L’immobilier administratif et commercial verra-t-il la fin du tunnel ?

Le secteur des bureaux subit actuellement des influences contraires. D’une part, les créations d’emploi stimulent la demande : on estime qu’elles ont entraîné des besoins supplémentaires de 210’000 m2 d’espaces de bureaux. D’autre part, le recours de plus en plus fréquent au télétravail et au desk-sharing permet aux entreprises d’économiser de l’espace. De manière générale, la demande dans les meilleurs emplacements, notamment en centre-ville, reste élevée, tandis que les emplacements périphériques souffrent davantage.

Compte tenu de ces évolutions, les fonds immobiliers restent-ils des placements sûrs ?

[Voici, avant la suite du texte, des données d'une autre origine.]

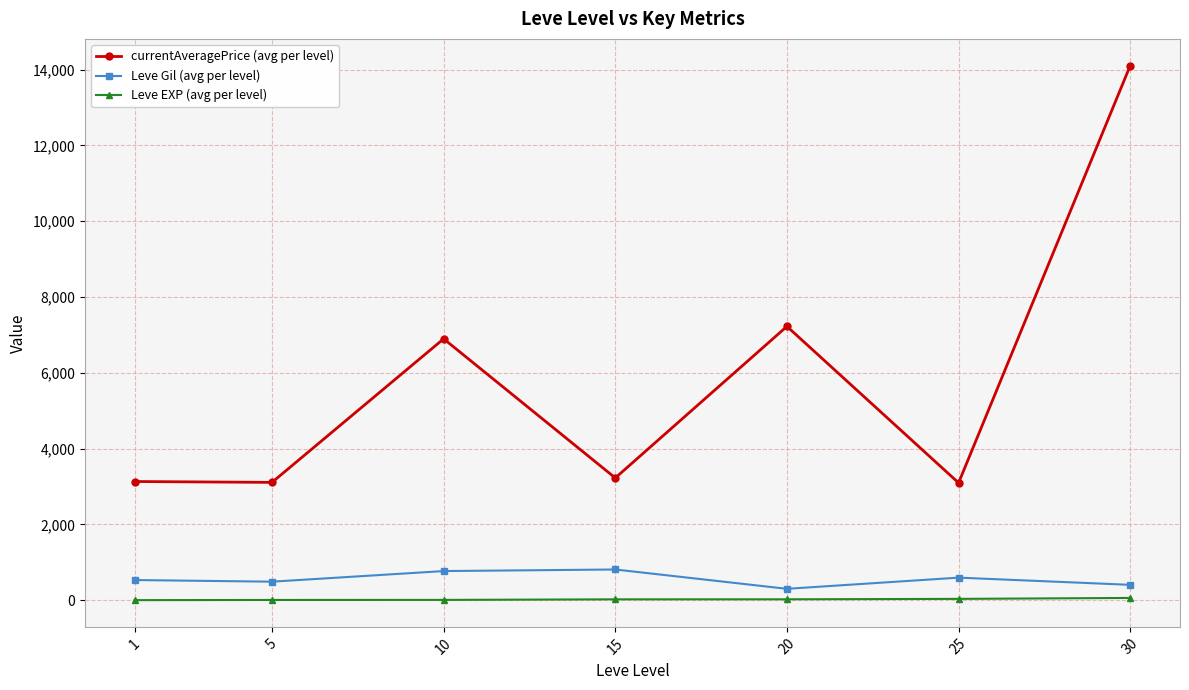

At 1, list the series in order from largest to smallest.

currentAveragePrice (avg per level), Leve Gil (avg per level), Leve EXP (avg per level)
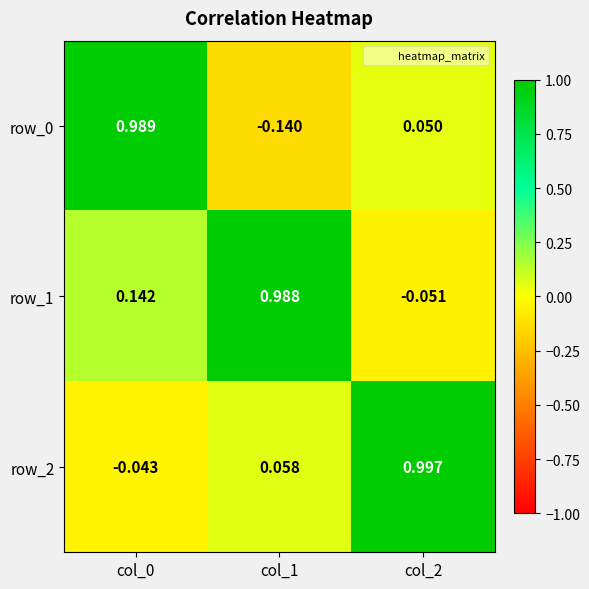

At which label does row_0 reach its minimum?

col_1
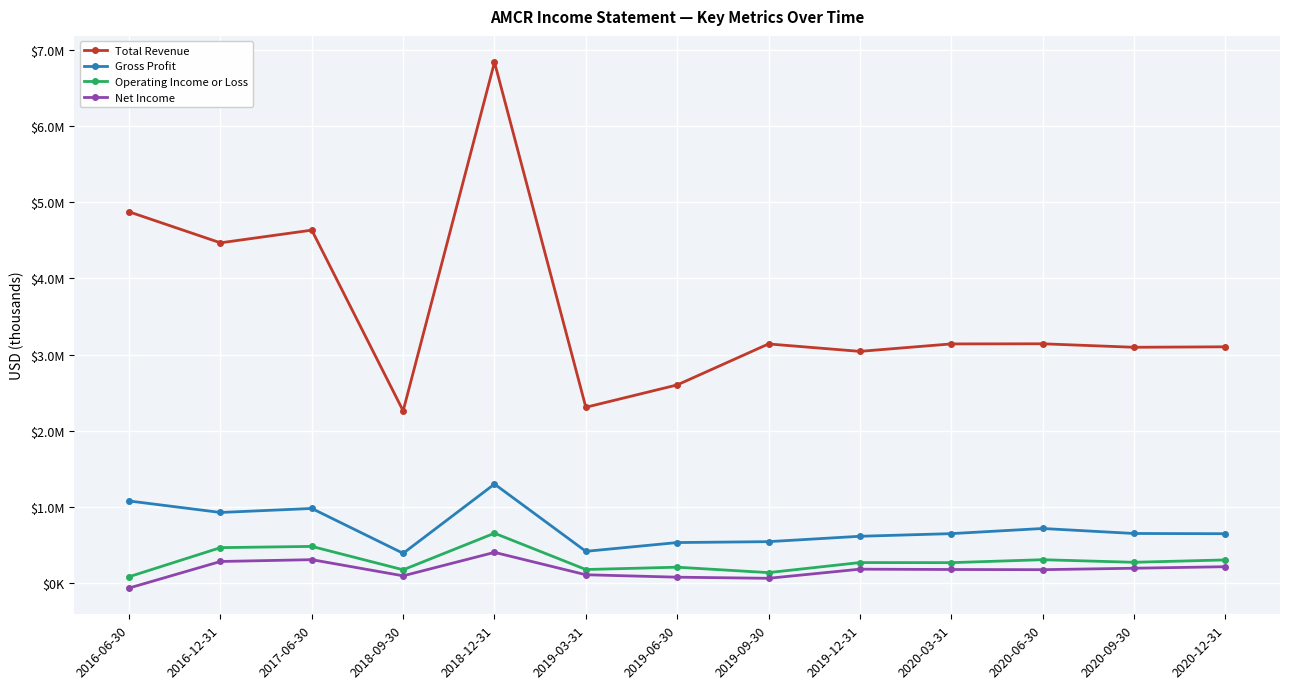

Reading right to left, extract all data points from this chart.

Total Revenue: 3103000	3097000	3142700	3141000	3043100	3140700	2602900	2309900	6837200	2262400	4633700	4467300	4873600
Gross Profit: 651000	654000	719500	652000	617300	546700	534900	419800	1302200	393800	982100	929700	1080300
Operating Income or Loss: 307000	276000	309900	271200	272300	140600	211600	181300	657300	177500	484400	468300	86700
Net Income: 218000	198000	179100	181500	185600	66000	80600	112600	406200	98400	310400	286600	-61400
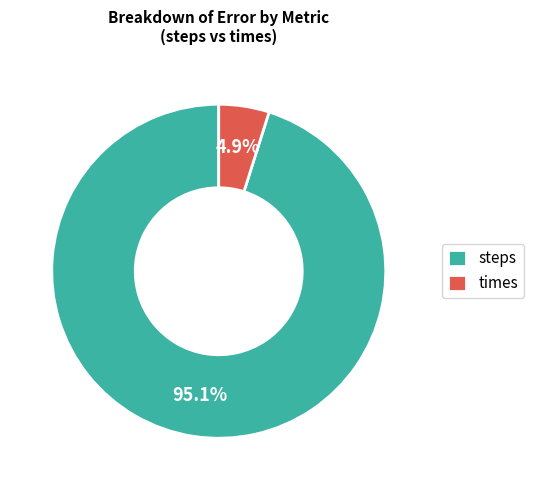

Between steps and times, which is larger?

steps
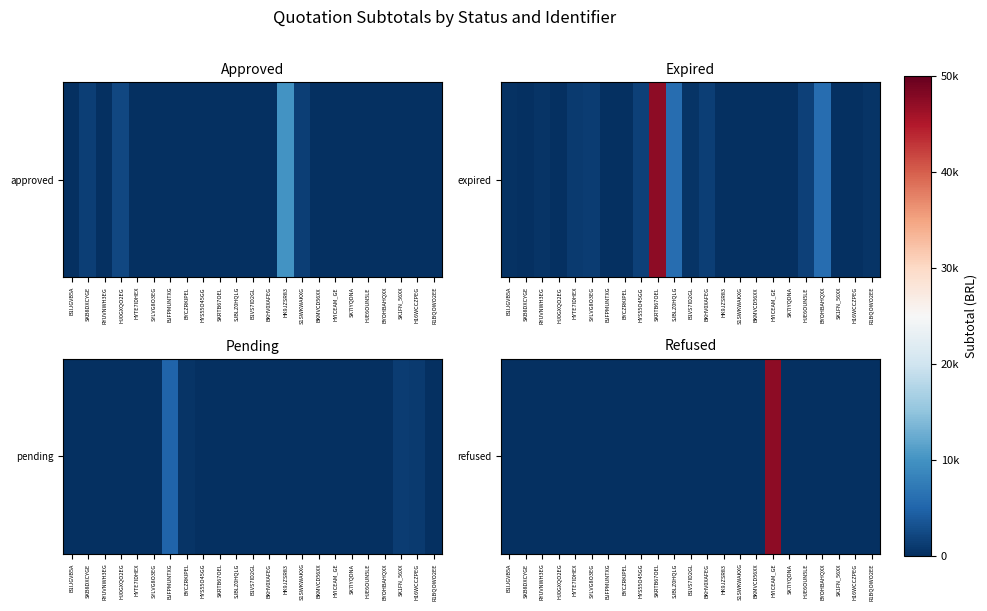

List the labels in order of value, largest first.

HYICEAM_GE, B1IJGVB5A, SKB8DXCYGE, RYUVNWH3EG, HJ0GXQO2EG, HYTE7IDHEX, SYLVG8O3EG, BJFPMUNTXG, BYCZRKIPEL, HYS55O45GG, SKRTB67OEL, SJBLZ0HQLG, B1VS7ID2GL, BKHV0XAFEG, HK9JZSR83, S1SWKWAKXG, BKMVCD56XX, SK7IYQDNA, HJE6OUN5LE, BYOHBAHQXX, SK1FN_56XX, H16WCCZPEG, R1BQOWO2EE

Si les sociétés anonymes immobilières ont renoué avec des performances positives en 2023, ce n’est pas le cas des fonds immobiliers, dont les rendements continuent d’être négatifs. Les agios ont toutefois beaucoup baissé dernièrement, et se situent en dessous de leur moyenne à long terme. Il est de plus en plus probable que les fonds immobiliers évoluent positivement à l’avenir, mais il n’est pas encore possible de déterminer le moment exact de ce redressement.

 

Corinne Dubois

Wüest Partner

Corinne Dubois a rejoint Wüest Partner en 2022 en tant qu’économiste senior. Elle mène pour le cabinet différentes recherches et contribue aux publications sur l’économie et les marchés immobiliers. Macroéconomiste de formation, Corinne est titulaire d’un doctorat ès Sciences de l’EPFL. Pendant près de dix ans, elle a également enseigné l’économie dans plusieurs universités suisses telles que l’EPFL et l’Université de Fribourg.